Residential school survivors and their families in Nova Scotia will soon be able to have the fees waived when they legally change their name.
Premier Stephen McNeil, who is also the minister of Aboriginal Affairs, announced the change is meant to make reclaiming ancestral names easier for those who were forced to take on a Euro-Canadian name when entering the residential school system.
“Their name, like much of their identity, was taken away from them,” said McNeil. “We need to make it as easy as possible if they want to reclaim their name.”
Residential schools were opened in effort to assimilate Indigenous children to a “Canadian” way of life. One example of assimilation was prohibiting children from speaking their native language. Another example is when students would arrive, they would be assigned a new name. In some cases, they were merely assigned a number.
The province’s decision to waive the fees is in response to the Truth and Reconciliation Commission’s 17th call to action, which recommends governments waive administrative costs for a period of five years to allow residential school survivors and their families to reclaim names changed by the residential school system.
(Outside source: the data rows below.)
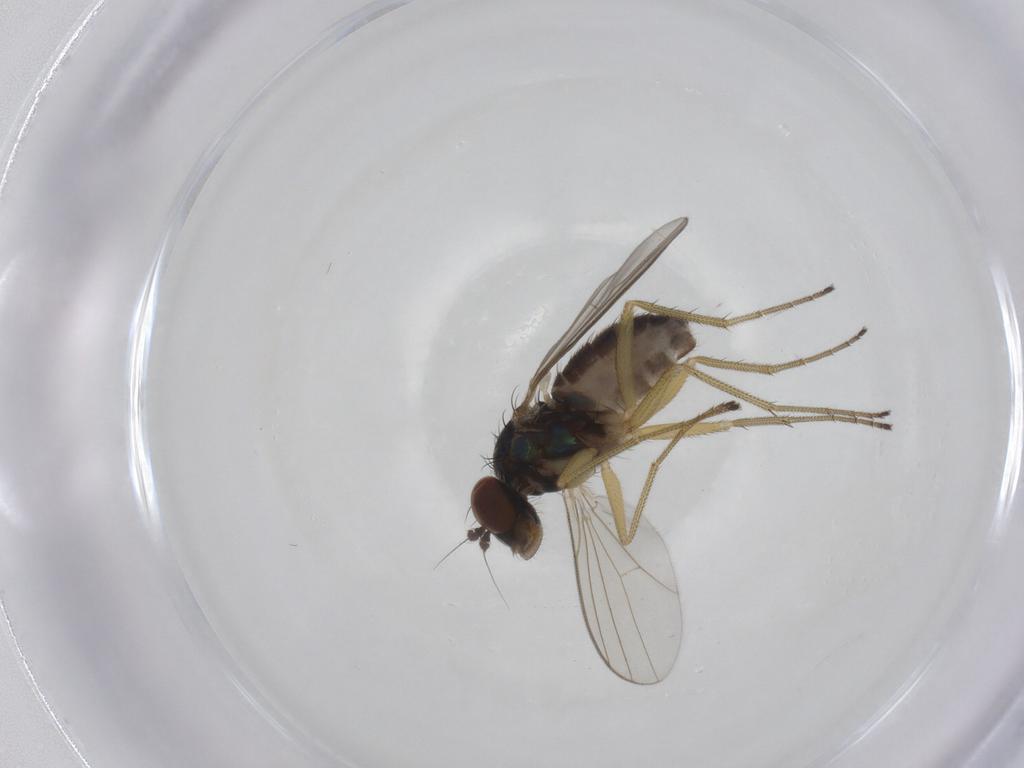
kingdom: Animalia
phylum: Arthropoda
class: Insecta
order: Diptera
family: Dolichopodidae
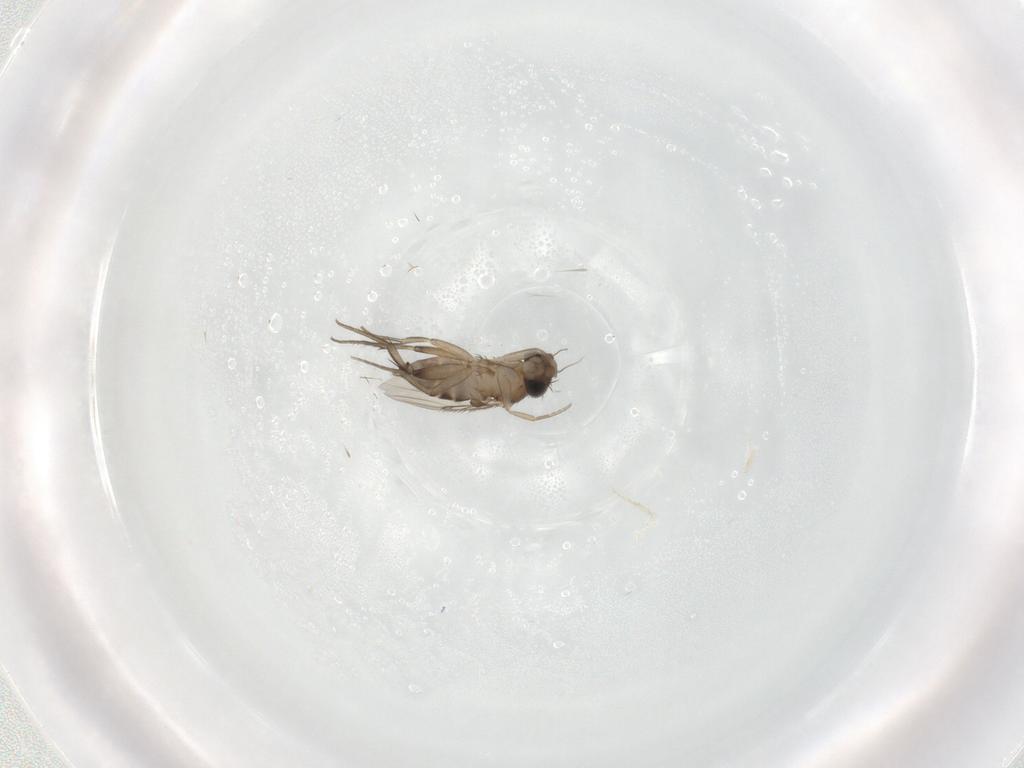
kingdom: Animalia
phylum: Arthropoda
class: Insecta
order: Diptera
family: Phoridae
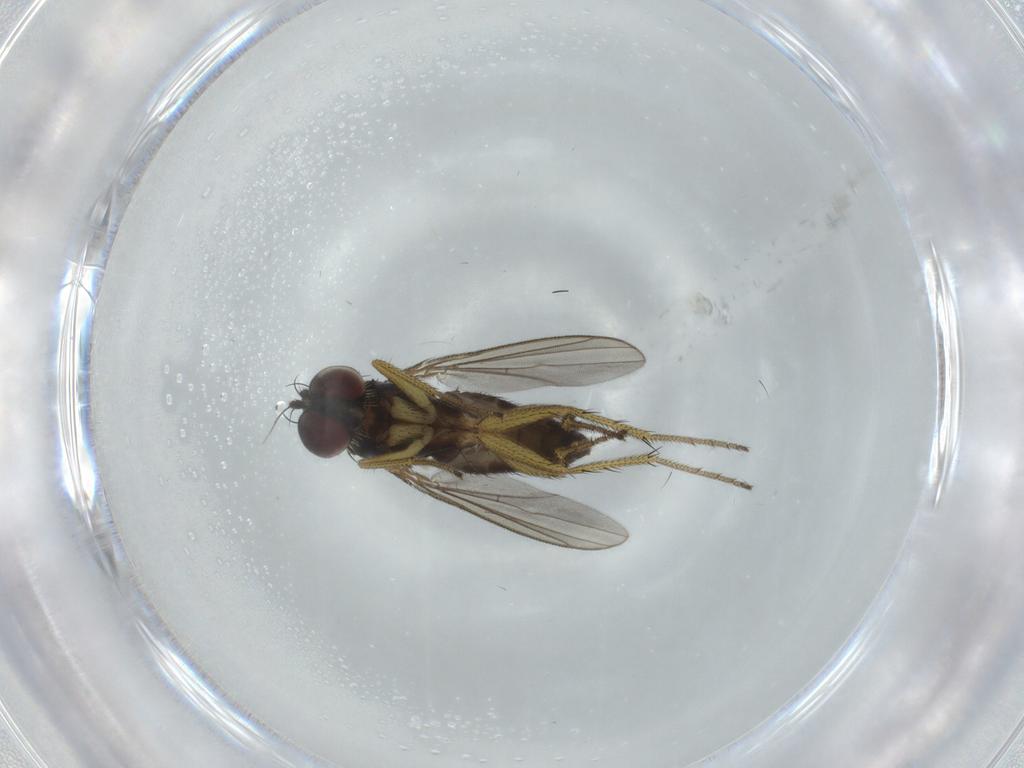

The policy will take effect July 9.
The name change process would revise official identity documents, such as birth certificates, passports, drivers licences, health cards, status cards and social insurance numbers.
In Nova Scotia, the cost to change a name is normally $165.70 and $24.95 for each additional family member.
‘Better path going forward,’ says premier
McNeil said the policy change is to acknowledge the government’s relationship, past and present, with Indigenous people. He said the opportunity for people to reclaim their last name is an effort to create a “better path going forward.”
Once the name change is complete, the fees to change a name on a driver’s licence or other government-issued identification will also be waived.